Those that do not believe In the value of something for themselves will find any and all excuses not to do it, blame it, or to criticize it.


----------



## conarb (Dec 9, 2017)

MtnArch said:


> The Napa Valley Wine Train (which utilizes vintage rail cars) addresses how they accommodate disabled passengers/customers here:
> http://winetrain.com/faq/#Wheelchair



What is nice about that train is that they have made reasonable accommodations that are apparently acceptable, but it is a train and not part of a building, just a few: 



			
				Napa WIne Train said:
			
		

> There is no way to access the Vista Dome car without climbing stairs. Inside the Vista Dome car there are seven steps, each 8 inches tall. There is a handrail on the right side only.
> Moving in a wheelchair while the train is in motion is difficult, and guests who require a wheelchair should move only when advised to do so by our staff.
> If a guest with a mobility preference wishes to move about the train, they must be assisted by a member of their party.
> At this time we cannot accommodate guests with mobility preferences on any of our tours.
> ...



The Vic Stewart has been around for 117 years for people to use and enjoy, but now it is leaving us because of tyrannical codes and laws, we could have done as Canada has done and only apply handicapped standards to new construction where it would harm virtually no one. 



			
				Mark Handler said:
			
		

> Those that do not believe In the value of something for themselves will find any and all excuses not to do it, blame it, or to criticize it.



And then there are those who delight in telling others what to do and how to live their lives.


----------



## mark handler (Dec 9, 2017)

Haters Gonna Hate


----------



## ICE (Dec 9, 2017)

The point behind what conarb said is overshadowed and lost because of the words he chose.  But hey now, there is no surprise Jeff.....it's conarb.....he has all of the English language at his fingertips, yet he uses inflammatory rhetoric.   Nothing new about that.

The issue of ADA has more than one side but if one is on the side that rejects ADA, castigation and ridicule go with that.  That's too bad in that there are obvious flaws with the tact that society has followed.  Rather than embrace technology which would aid the disabled in superior fashion, we went down a rabbit hole.

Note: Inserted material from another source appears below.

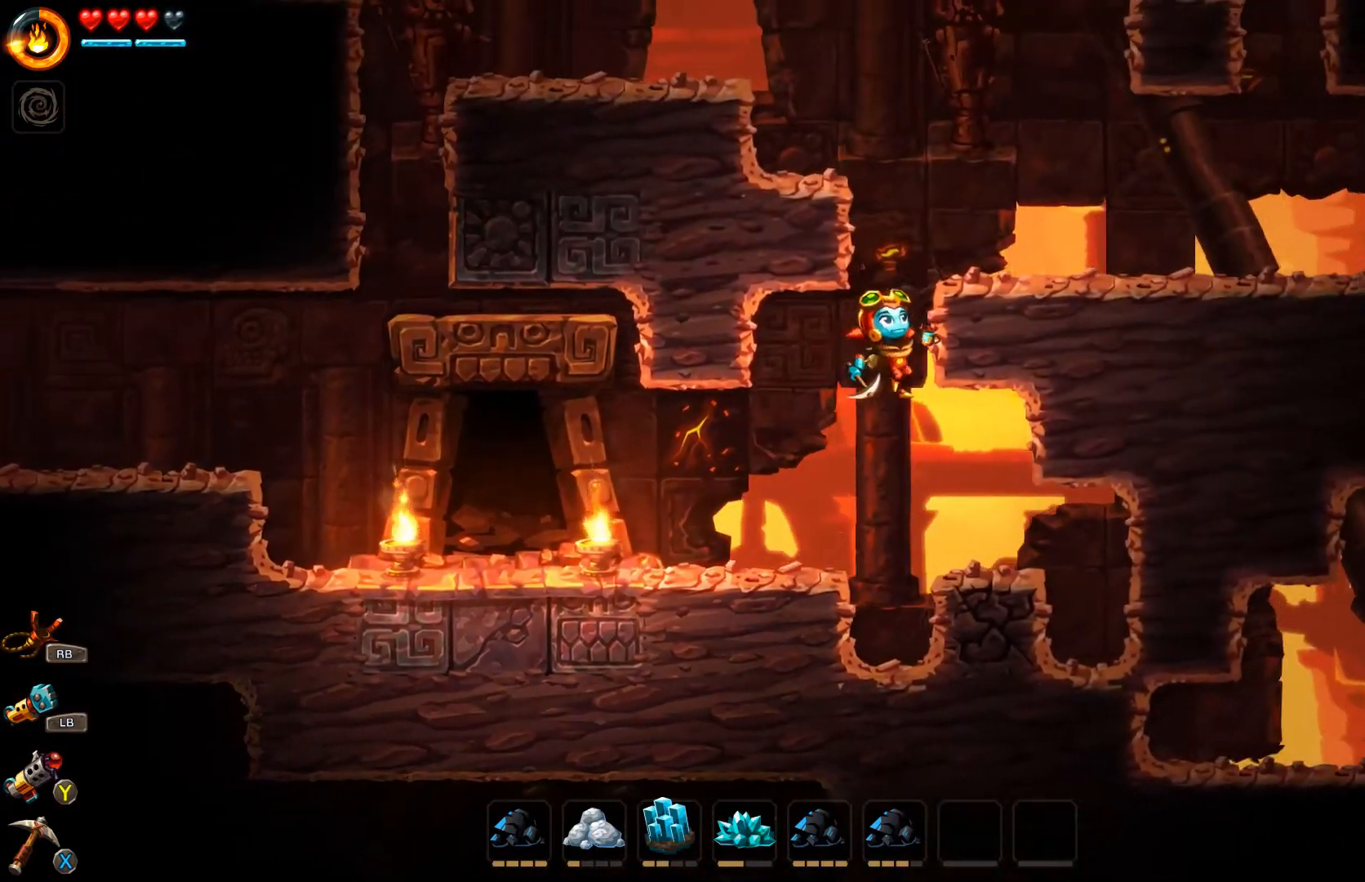
{"buttons": [], "left_stick": "up-left", "right_stick": "center", "events": [[67, "A", "up"], [100, "B", "up"], [167, "A", "down"], [233, "left_stick", "up-left"], [500, "A", "up"]]}
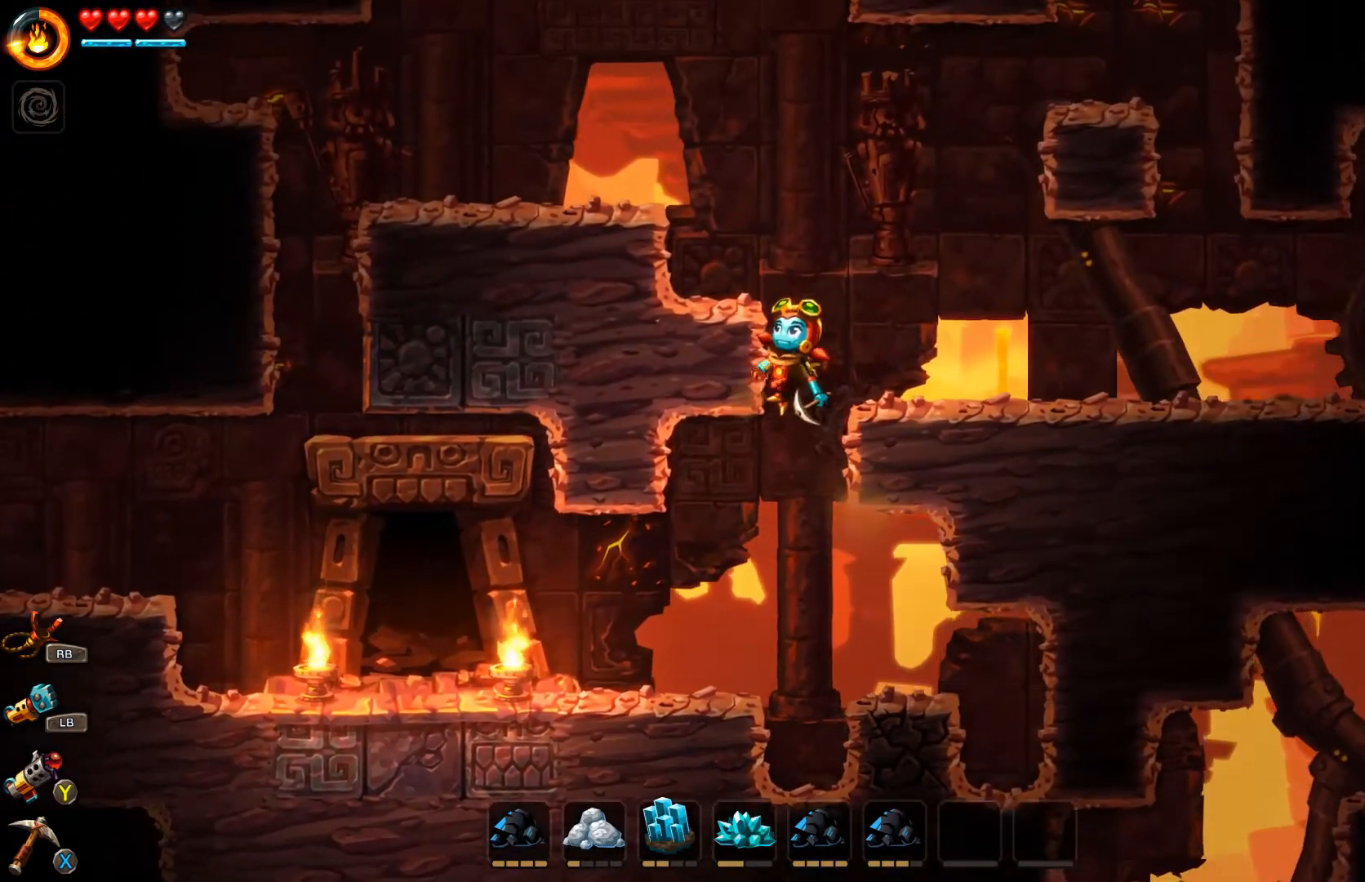
{"buttons": ["A"], "left_stick": "up-left", "right_stick": "center", "events": [[100, "A", "down"]]}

There is more to the ADA code than us mere mortals can digest....it takes a Casp.  A recent new market/gas station had the Casp dude nail them for $3k.  If he was slow it was a $500 per hour payday.

I have witnessed projects that were eliminated by the ADA code.....be it the cost, the aesthetic, or physical impossibility, The ADA shot it down.

There are awful ramps aplenty.  Ramps that cost as much as the TI that brought them.  I witnessed a 300k sq.ft warehouse with a TI of 600 sqft in a back corner result in 100' of ramp.  It was done for coder geeks that made it all happen for a gamer company.  Oh and there is a long ramp at the entrance as well but the ADA demanded a ramp for the three coders and their Segways.

There isn't a healthy balance of the ADA sides.  It's all or nothing.  No room for a divergent view.

Had society used a trifling of what's been spent on ADA compliance on R&D, wheelchairs could fly.


----------



## mark handler (Dec 9, 2017)

ICE said:


> .... It's all or nothing.  No room for a divergent view.


And that is not true, Ice have you read CBC Section 11B-202.4?
I grant hardships ever week based on CBC Section 11B-202.4.

We get BS as to how long Vic Stewarts has been open in the train station see
http://www.vicstewarts.com/walnut_creek_history.php
Dec 1993 not the BS of when the rail car was built
and they have other locations
and they chose to close and not to relocate this Particular Restarant


----------



## ICE (Dec 9, 2017)

"There isn't a healthy balance of the ADA sides. It's all or nothing. No room for a divergent view."

That has to do with the argument....not the actual code.  Notice the use of the word "hater".


----------



## mark handler (Dec 10, 2017)

ICE said:


> "There isn't a healthy balance of the ADA sides. It's all or nothing. No room for a divergent view."
> 
> That has to do with the argument....not the actual code.  Notice the use of the word "hater".


It Is all or nothing  for some, Just like any topic
Look at today's politics
They are not the main stream.
Most people understand compromise.


----------



## ICE (Dec 10, 2017)

ADA should not be enforced by a building dept.  While a building dept seems like a logical candidate, as you say Mark, most people understand compromise.  Along with understanding compromise comes an expectation that they will experience compromise.  There is scant room in ADA for compromise.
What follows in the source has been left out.